2 Gedanken zu „Diskriminierung erkennen & verhindern“

  1. Hallo Julia,

    das sich Begegnen als Mensch ist, denke ich, ein guter Ansatz um Vorurteilen entgegen zu wirken. Dabei merke ich immer wieder, wie tief manche Vorurteile machmal sitzen und das ich manchmal gar nicht merke, daß ich mit vorgefassten Meinungen einer Person entgegen trete. Ich versuche diesen Vorurteilen entgegen zu wirken, aber leider passiert es dann doch immer wieder. Da ist es manchmal ganz gut, wenn eine gute Freundin mich darauf hinweist.

    Deine Ausführungen über Normalität gefallen mir auch sehr gut. Ich empfinde sie sehr als sehr zutreffend.

    Viele liebe Grüsse,
    Michaela

  2. Hallo Michaela, erstmal danke für das Lob .. aber ich danke dir auch, denn immerhin war dein Artikel ausschlaggebend für meinen eigenen. 🙂

    Das Problem an der Diskriminierung ist, dass man auch immer zuerst schauen muss, wo und wie man andere diskriminiert, denn wenn alle nur auf andere zeigen und den Fehler nie selbst bei sich suchen, kann die Welt gar nicht besser werden.

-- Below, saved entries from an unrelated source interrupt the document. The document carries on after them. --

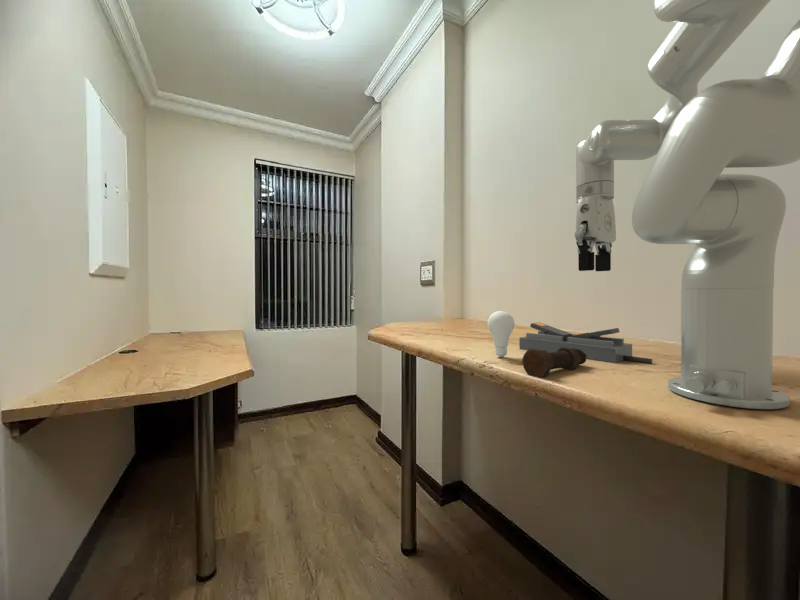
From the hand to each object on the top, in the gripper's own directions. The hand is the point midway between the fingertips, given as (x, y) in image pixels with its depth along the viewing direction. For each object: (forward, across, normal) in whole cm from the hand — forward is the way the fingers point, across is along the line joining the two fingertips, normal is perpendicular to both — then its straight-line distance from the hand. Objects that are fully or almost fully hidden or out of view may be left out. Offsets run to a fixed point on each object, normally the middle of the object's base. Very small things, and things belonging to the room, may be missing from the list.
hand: (594, 270), depth 77 cm
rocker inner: (+15, 0, 0) cm, 15 cm away
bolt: (+20, -19, -2) cm, 28 cm away
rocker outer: (+15, 0, +11) cm, 19 cm away
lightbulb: (+20, -17, +13) cm, 30 cm away
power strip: (+20, 0, +3) cm, 20 cm away
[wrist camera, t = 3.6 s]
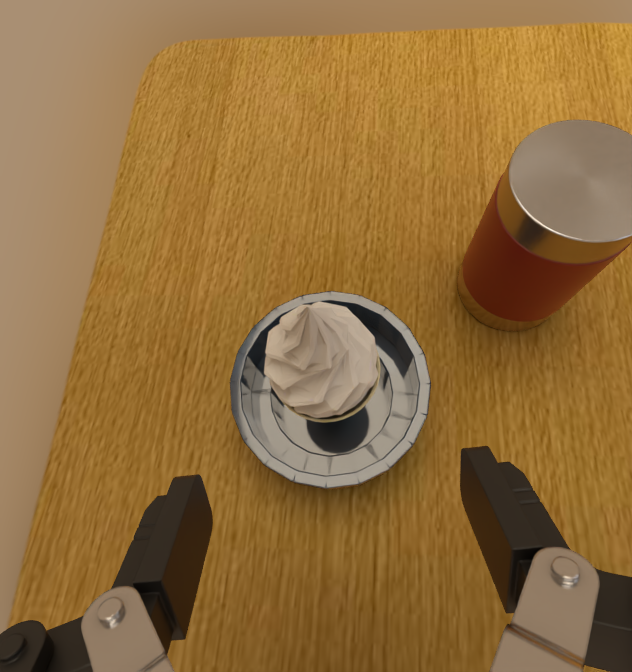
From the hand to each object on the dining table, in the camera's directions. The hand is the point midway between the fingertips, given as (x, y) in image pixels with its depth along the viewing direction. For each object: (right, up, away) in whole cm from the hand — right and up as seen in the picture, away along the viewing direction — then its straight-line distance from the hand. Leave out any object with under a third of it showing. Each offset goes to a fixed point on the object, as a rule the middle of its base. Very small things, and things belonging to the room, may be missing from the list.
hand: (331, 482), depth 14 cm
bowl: (+1, 0, +15) cm, 15 cm away
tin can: (+12, +8, +16) cm, 22 cm away
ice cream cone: (+1, 0, +15) cm, 15 cm away
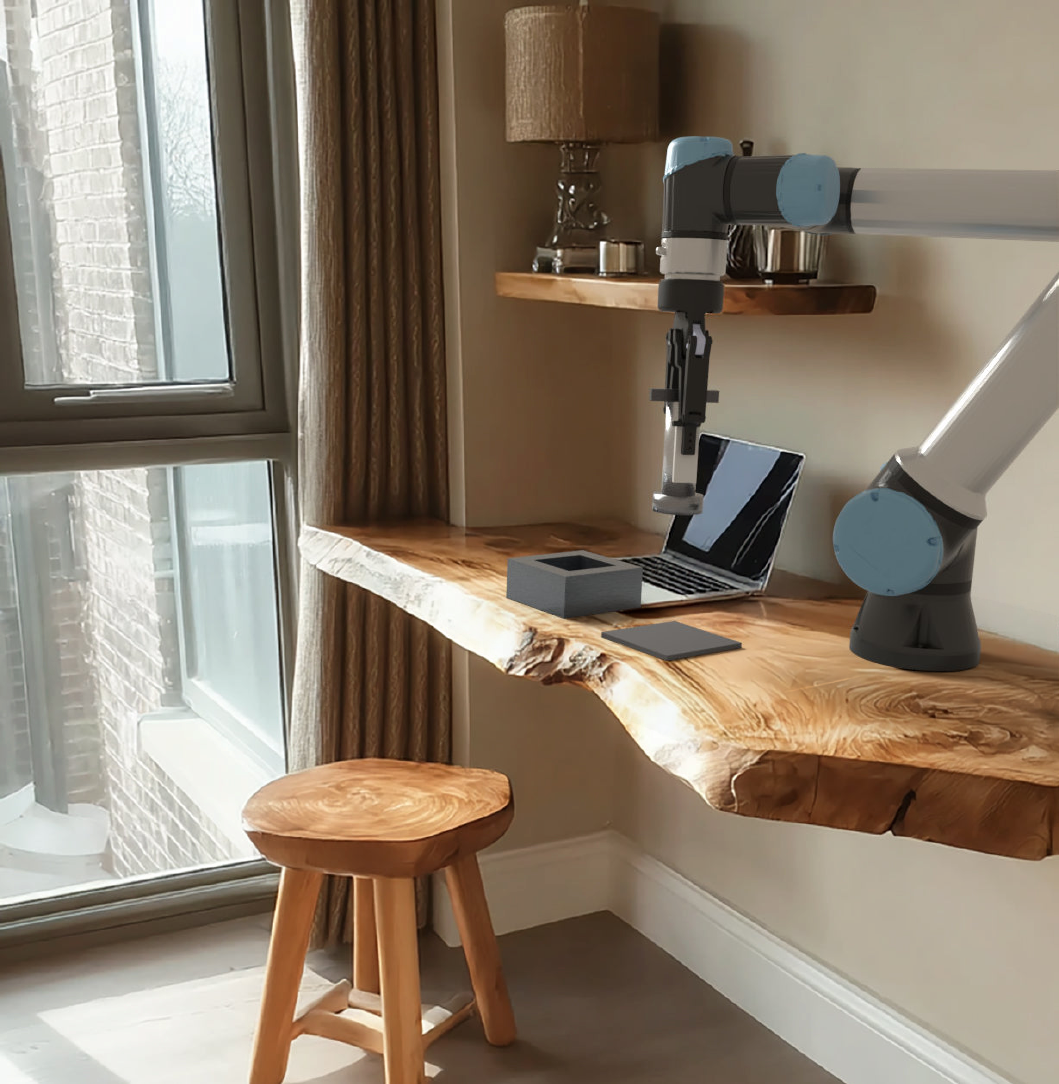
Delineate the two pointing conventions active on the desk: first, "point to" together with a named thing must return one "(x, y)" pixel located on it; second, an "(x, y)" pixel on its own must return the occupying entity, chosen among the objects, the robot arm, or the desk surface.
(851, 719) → the desk surface
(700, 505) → the chuck key
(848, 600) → the desk surface
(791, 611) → the desk surface
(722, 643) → the mat
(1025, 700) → the desk surface
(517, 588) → the block
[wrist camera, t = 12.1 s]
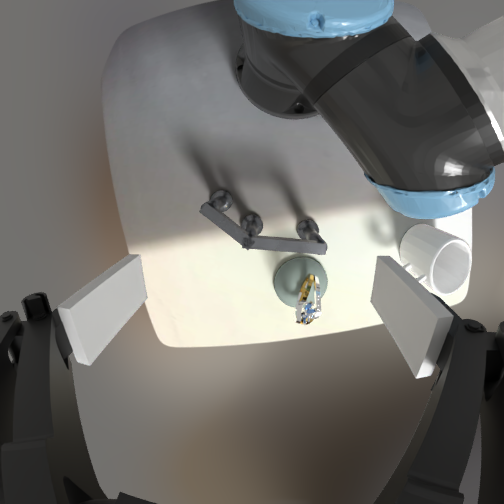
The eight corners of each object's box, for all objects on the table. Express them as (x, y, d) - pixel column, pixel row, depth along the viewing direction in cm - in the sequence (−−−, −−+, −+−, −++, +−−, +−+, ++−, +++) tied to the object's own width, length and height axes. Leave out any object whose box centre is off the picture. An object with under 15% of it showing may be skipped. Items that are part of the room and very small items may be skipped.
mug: (372, 245, 39) (400, 266, 29) (432, 216, 37) (468, 229, 27) (385, 289, 40) (411, 318, 31) (441, 259, 38) (474, 280, 29)
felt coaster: (298, 246, 39) (299, 247, 39) (337, 278, 40) (338, 280, 40) (263, 285, 41) (263, 287, 41) (302, 315, 42) (302, 317, 42)
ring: (302, 310, 41) (309, 339, 34) (283, 304, 41) (286, 332, 34) (321, 270, 39) (333, 293, 32) (301, 263, 39) (309, 285, 32)
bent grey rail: (240, 160, 36) (230, 156, 27) (322, 228, 38) (340, 247, 29) (207, 202, 38) (187, 212, 28) (288, 267, 40) (294, 296, 31)
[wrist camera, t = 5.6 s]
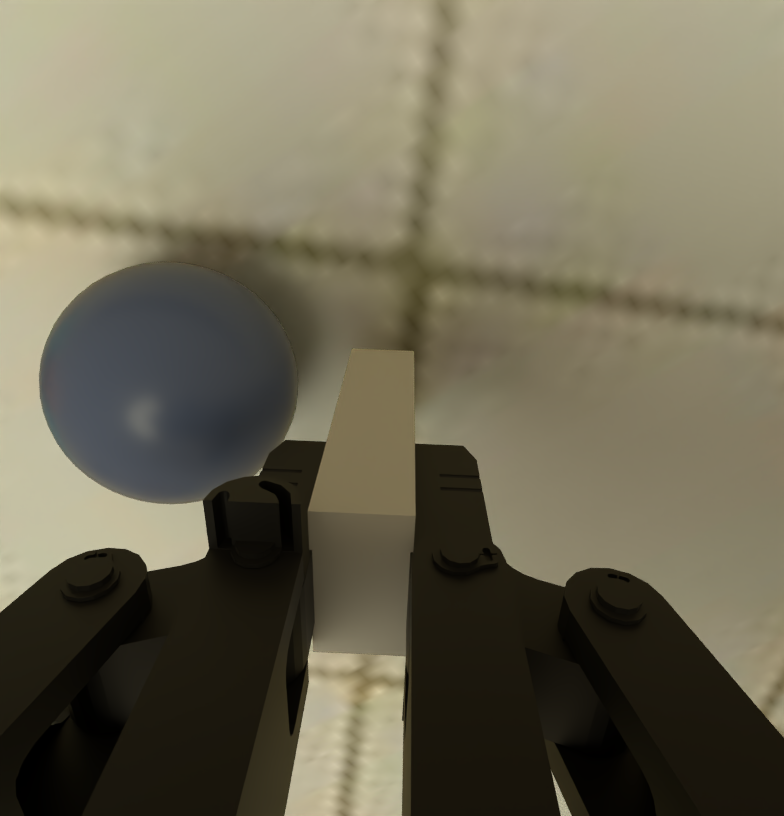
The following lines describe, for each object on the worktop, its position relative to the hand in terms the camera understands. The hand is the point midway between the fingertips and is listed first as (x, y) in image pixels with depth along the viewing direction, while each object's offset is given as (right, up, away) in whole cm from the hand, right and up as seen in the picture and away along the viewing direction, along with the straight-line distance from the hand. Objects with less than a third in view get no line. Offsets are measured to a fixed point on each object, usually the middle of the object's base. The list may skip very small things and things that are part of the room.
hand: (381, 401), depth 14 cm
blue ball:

    Allerdings muss ich auch sagen, dass die Diskriminierung gerade bei Transidenten oft sehr einseitig und ganz klar zu erkennen ist (zumindest die Fälle, die ich selbst, persönlich kenne oder in Blogs usw. gelesen habe).

    Also das Feld der Diskriminierung ist leider sehr groß und ich schätze, ein Artikel alleine wird noch nichts ändern. Mit anderen reden oder bei Diskriminierungen darauf aufmerksam machen (ohne sich selbst zu gefährden) ist ebenfalls sehr wichtig. Denn wie unterscheidet sich ein Gesetz von oben und ein Artikel von oben? Im Kern gar nicht, wichtig ist also auch, dass die Worte irgendwo „ankommen“.

    Was die allgemeine Toleranz gegenüber Transidentität angeht, ist mein Gefühl, dass es die Gruppe der „Außenseiter“ ist, die es am schwierigsten in Deutschland hat (wenn man das überhaupt definieren kann)- was wohl auch daran liegen mag, dass es nur sehr wenige gibt und die „Pro-Stimmen“ daher auch wenig und leise sind.

    Ich hoffe, dass sich die Situation in den nächsten Jahren noch bessern wird! Denn so wie es momentan ist, ist es nicht gut.